Полная версия:
И то и другое. Книга первая: Счастье в поисках счастья
Совершенно пришибленная Надори вышла, не помня себя, из аудитории, прошла по коридору и оказалась на залитой солнечным светом улице. Она шла по Большой Дмитровке, тогда улице Пушкинской, не в состоянии осознать, что же с ней произошло. Мысль её крутилась вокруг «Маленьких трагедий», которых было четыре, и иначе не могло быть, потому что не могло быть никогда. Она точно это знала. Но как же могла Строгая Дама педагог не знать, что их четыре? Как могла она сказать, что их было пять? И что вообще произошло? Как могло оказаться пять названий. И только тут, спустя минут десять, дошло до сознания Надори, что именно случилось. А случилось «раздвоение» одной трагедии на два названия. «Каменный гость» пошутил над бедной Олле, представившись Доном Жуаном. Олле была потрясена оценкой и ситуацией допроса. Она всё равно не могла понять, как и почему получила «три» вместо «пяти», хотя всё ответила правильно. Могла быть «четвёрка», учитывая путаницу с названием. Но «три» .... Это уж слишком.
Тогда она не знала, (узнала позже от сведущих старших абитуриентов), что в то лето велено было начальством «заваливать» девочек, чтобы набрать больше студентов мужского пола. И что всем педагогам надо было как-то изловчиться, ведь девочки в тот год попались, как назло, почти все отличницы, знали школьную программу лучше мальчиков. Вот это была задача!

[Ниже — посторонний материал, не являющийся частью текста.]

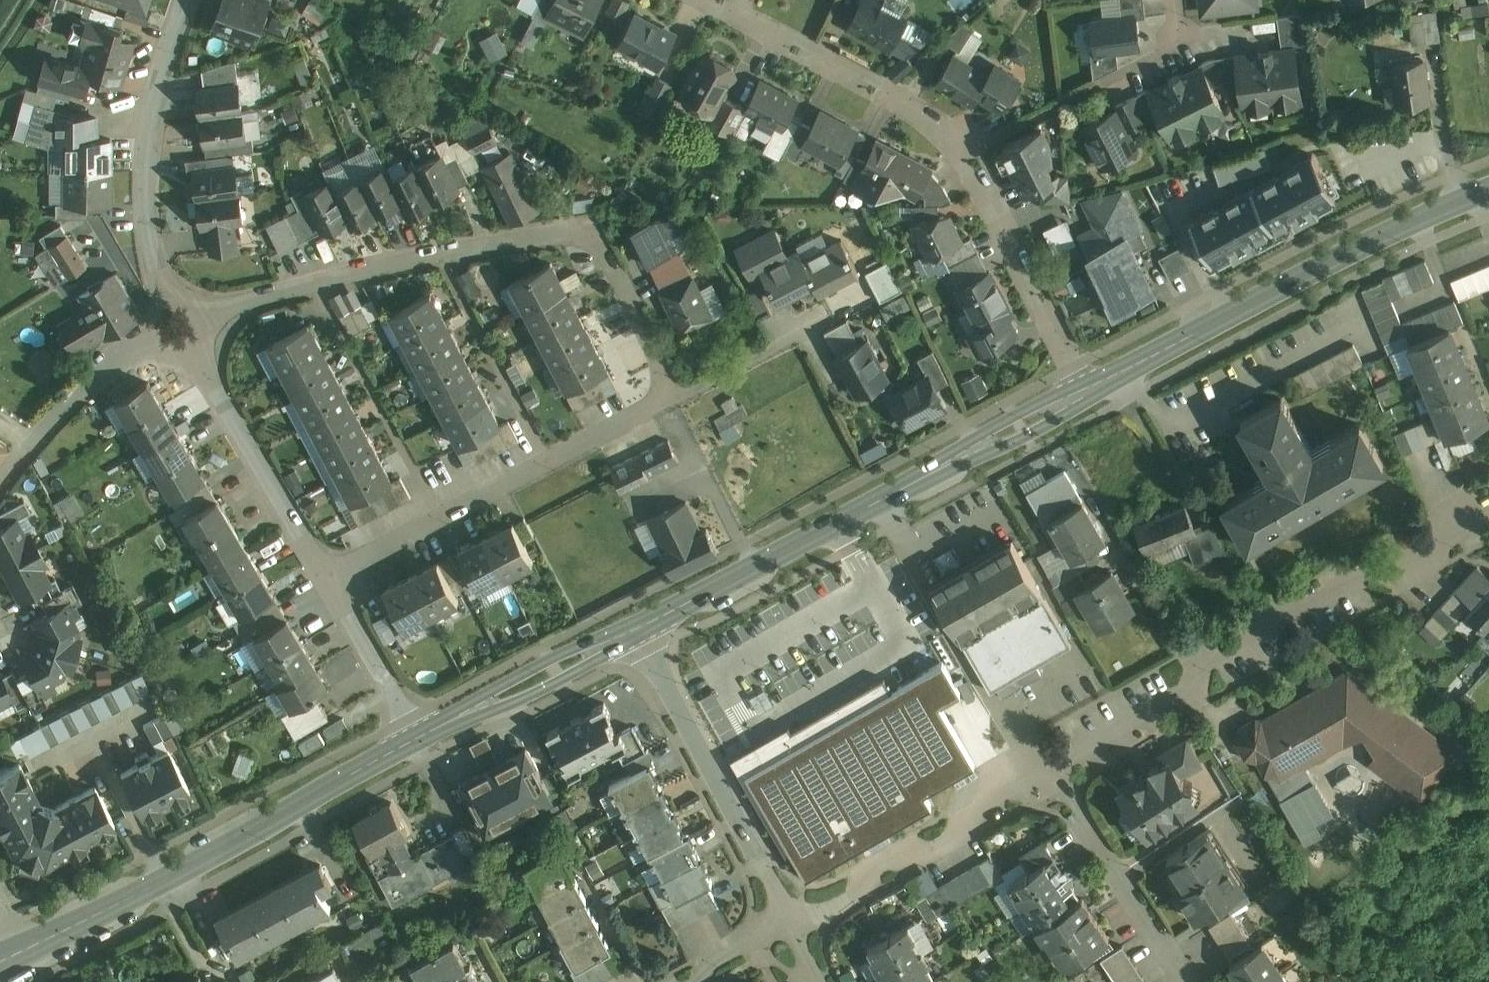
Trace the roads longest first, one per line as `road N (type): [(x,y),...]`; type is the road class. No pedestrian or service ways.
road 1 (residential): [(1091,389),(967,154),(917,110),(720,0)]
road 2 (secondary): [(637,629),(1091,389)]
road 3 (residential): [(1053,769),(1346,585),(1488,516)]
road 4 (secondary): [(24,951),(418,739)]
road 5 (secondary): [(1129,368),(1488,190)]
road 6 (residential): [(182,327),(151,242),(146,170),(160,89),(188,0)]
road 7 (residential): [(679,398),(605,249),(589,236),(569,232),(441,256)]
road 8 (residential): [(792,927),(637,629)]
road 9 (residential): [(792,927),(1053,769)]
road 10 (residential): [(327,578),(182,327)]
road 11 (residential): [(1129,368),(1157,412),(1182,422),(1363,326)]
road 12 (residential): [(318,284),(440,519)]
road 13 (residential): [(1189,981),(1053,769)]
road 14 (secondary): [(418,739),(637,629)]
road 15 (residential): [(182,327),(93,377),(0,483)]
road 16 (residential): [(441,256),(548,461)]
road 17 (residential): [(418,739),(327,578)]
road 18 (residential): [(679,398),(830,314)]
road 19 (residential): [(548,461),(679,398)]
road 20 (residential): [(318,284),(182,327)]
road 21 (residential): [(327,578),(440,519)]
road 22 (residential): [(441,256),(318,284)]
road 23 (residential): [(440,519),(548,461)]

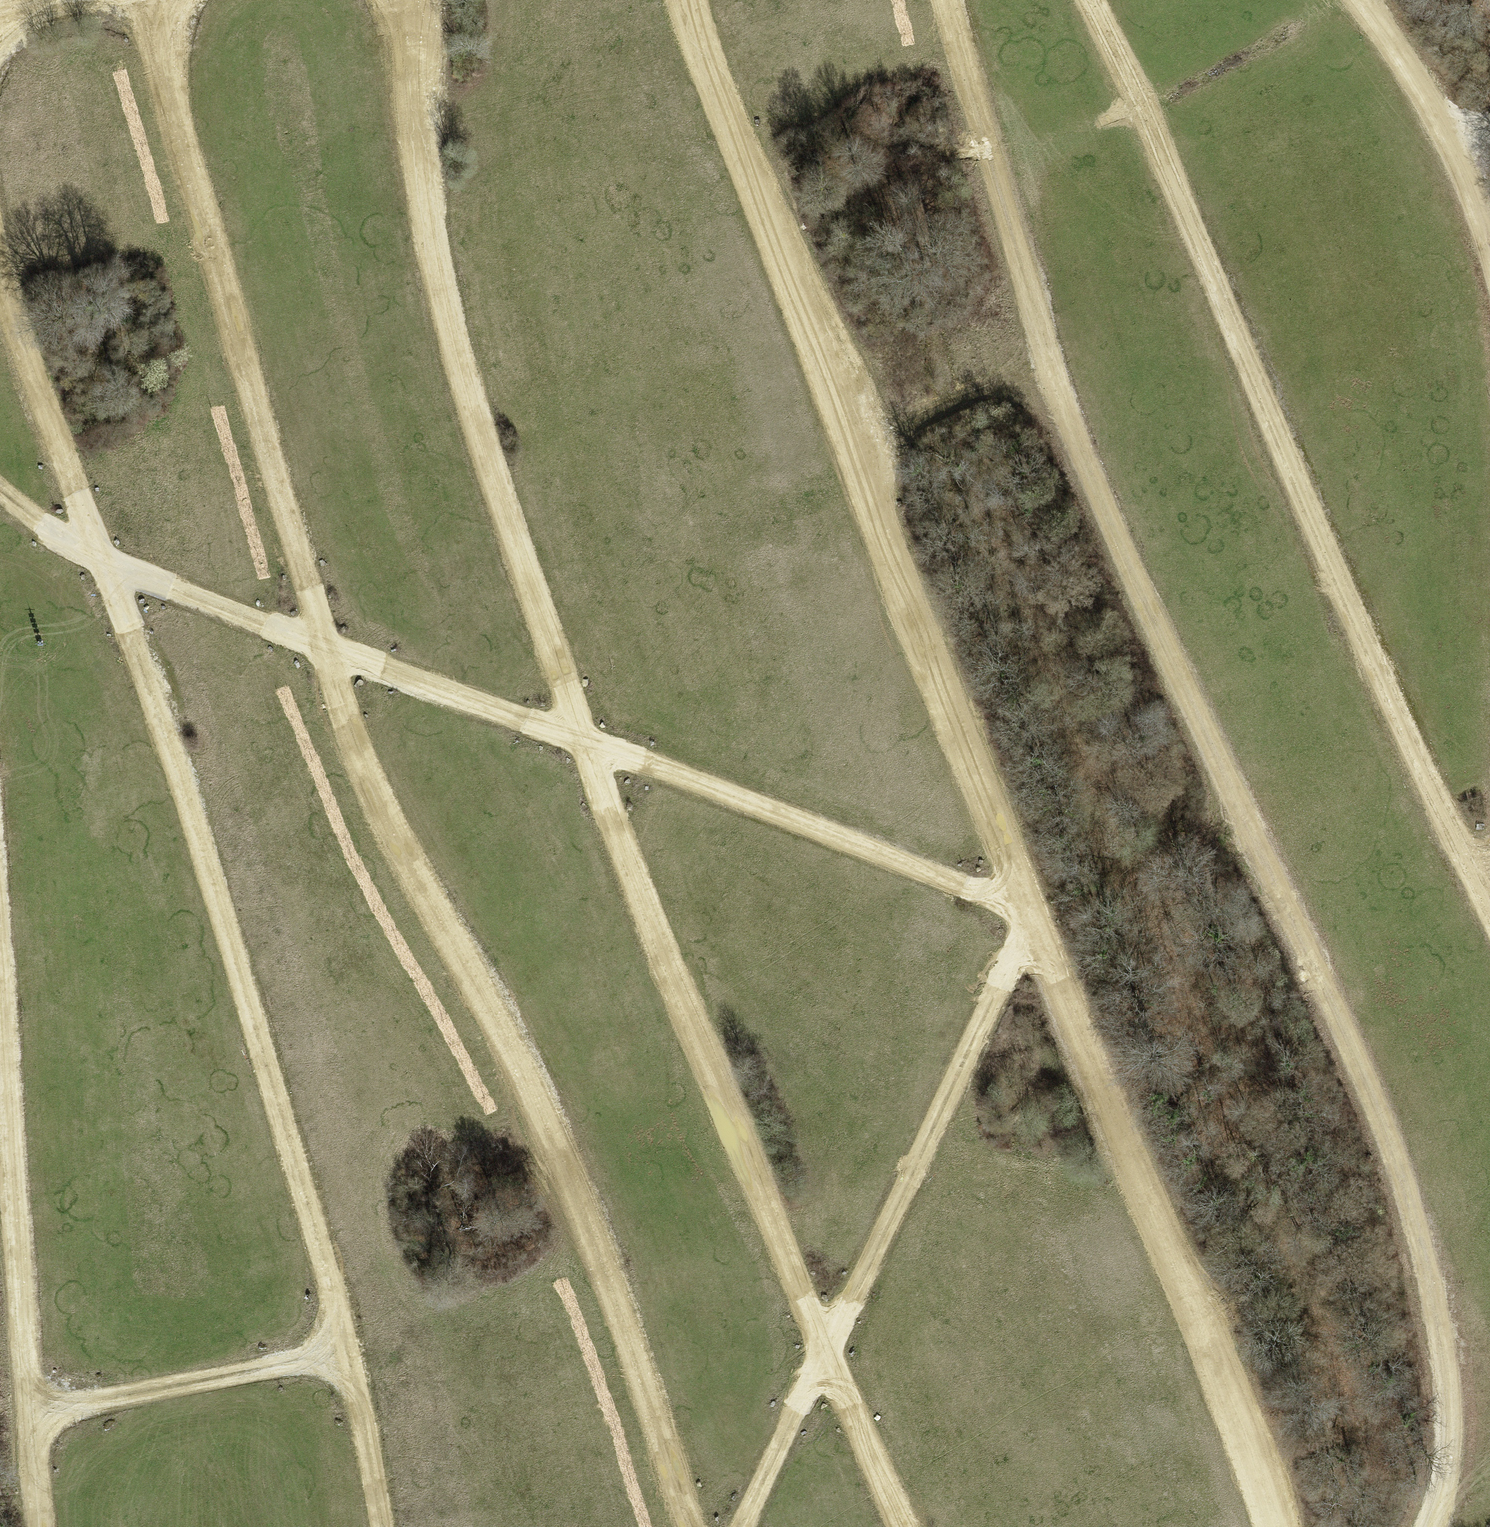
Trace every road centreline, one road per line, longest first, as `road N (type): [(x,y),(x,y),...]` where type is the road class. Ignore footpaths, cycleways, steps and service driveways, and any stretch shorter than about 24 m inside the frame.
road 1 (track): [(744,1526),(1034,918),(108,564),(0,495)]
road 2 (track): [(685,0),(694,40),(769,213),(875,523),(1276,1526)]
road 3 (track): [(691,1526),(586,1204),(539,1089),(363,771),(150,0)]
road 4 (track): [(1432,1526),(1451,1451),(1446,1352),(1394,1147),(1116,532),(1001,218),(941,0)]
road 5 (track): [(903,1526),(663,960),(455,363),(429,233),(412,0)]
road 6 (track): [(379,1526),(352,1345),(191,801),(0,261)]
road 7 (track): [(1489,895),(1439,806),(1296,482),(1145,109),(1089,0)]
road 8 (track): [(13,1179),(39,1526)]
road 9 (track): [(32,1419),(352,1345)]
road 10 (track): [(1489,241),(1441,115),(1354,0)]
road 11 (track): [(13,1179),(0,985)]

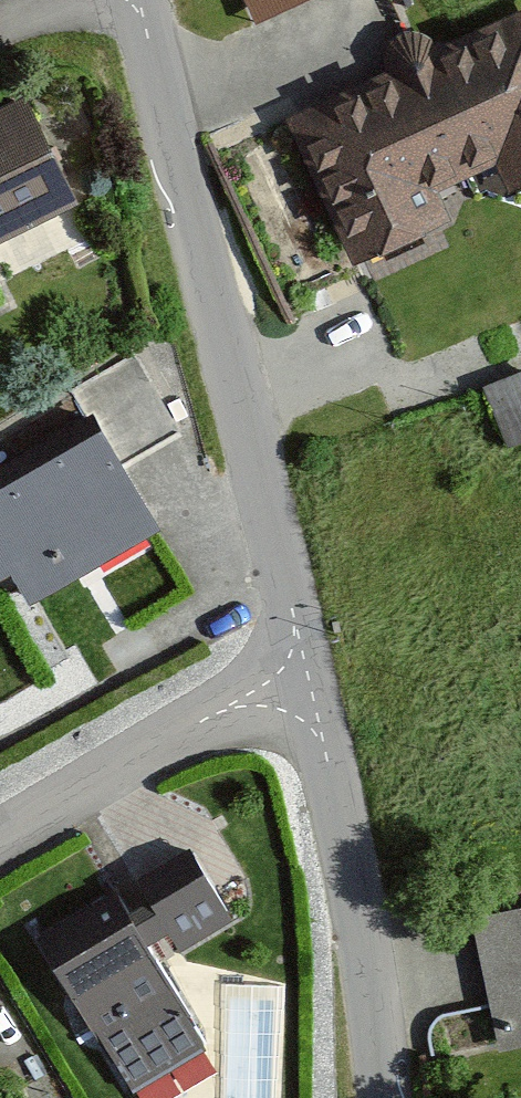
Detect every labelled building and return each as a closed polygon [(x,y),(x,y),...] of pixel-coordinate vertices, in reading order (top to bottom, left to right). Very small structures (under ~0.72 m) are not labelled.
[(279,101),(353,271),(458,226),(441,187),(520,152),(520,0),(513,0),(279,101)] [(0,113),(0,244),(99,199),(49,90),(0,113)] [(0,491),(0,585),(17,612),(166,519),(106,424),(0,491)] [(193,836),(31,936),(128,1092),(212,1041),(157,952),(235,904),(193,836)] [(520,1049),(520,902),(477,912),(509,1051),(520,1049)]
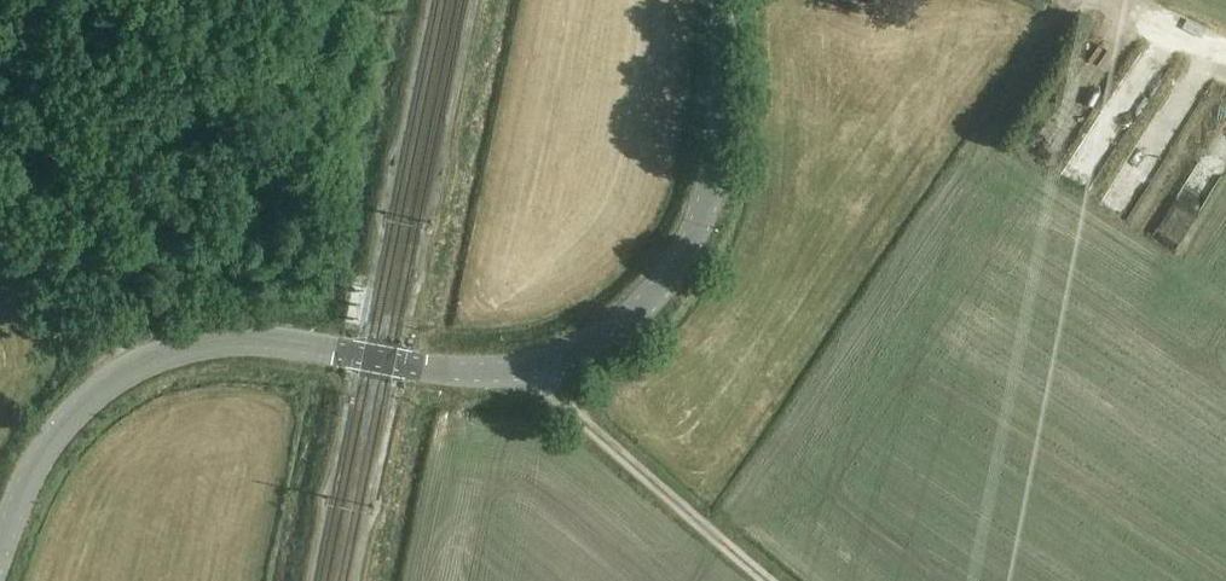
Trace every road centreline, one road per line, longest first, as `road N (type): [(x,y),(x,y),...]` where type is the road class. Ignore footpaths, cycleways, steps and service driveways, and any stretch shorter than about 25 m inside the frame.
road 1 (tertiary): [(404,361),(558,358),(648,287),(687,227),(702,184),(716,0)]
road 2 (tertiary): [(0,546),(66,419),(130,364),(260,336),(371,355)]
road 3 (track): [(544,359),(564,403),(778,580)]
road 4 (track): [(130,364),(89,218),(0,125)]

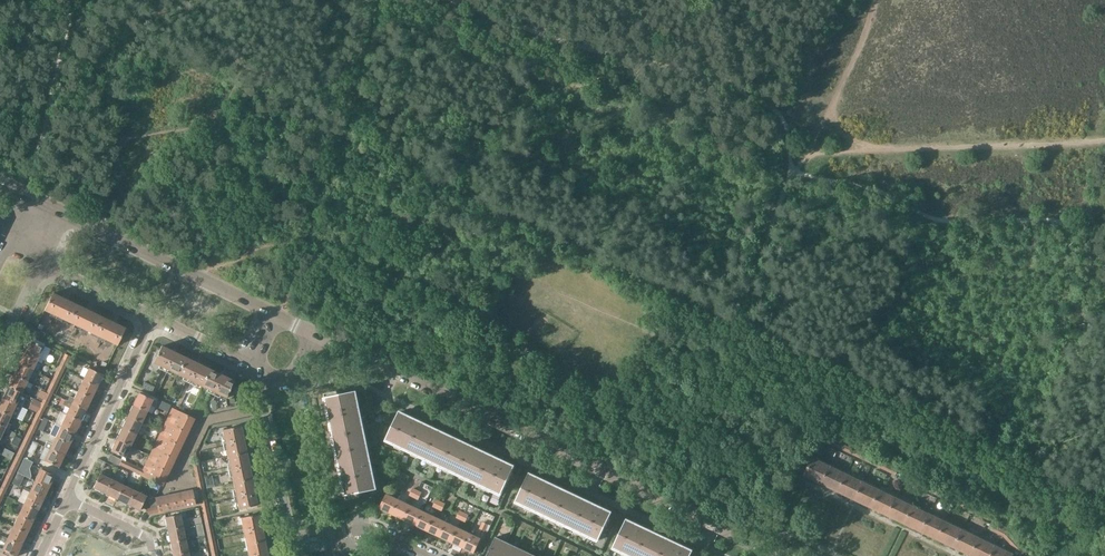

Бедная Ада Яковлевна, под видом Строгой Дамы скрывалась именно она, оказавшаяся потом интересным, знающим свой предмет педагогом, вполне даже милым человеком. И Олле не испытывала к ней неприязни. Она понимала вполне, что ситуация, в которой они обе оказались, была вынужденной. Позже, уже на первом курсе родного Постановочного факультета, оказалось, что лекции Ады Яковлевны Истинной одни из самых интересных. Правда, когда они впервые увиделись на лекции, Ада, взглянув на Олле, густо покраснела и опустила глаза. Потом она достала из-за отворота рукава джерсового костюма белый носовой платок, промокнула им лицо вокруг носа и лоб. Квадратные серьги с чёрным камнем при этом покачивались под рыжевато-каштановыми прядями коротко остриженных волос. И начала читать лекцию, как поэму, с распевными интонациями, часто возводя глаза к белому потолку аудитории, в абсолютной тишине, свидетельствовавшей о полном внимании студентов.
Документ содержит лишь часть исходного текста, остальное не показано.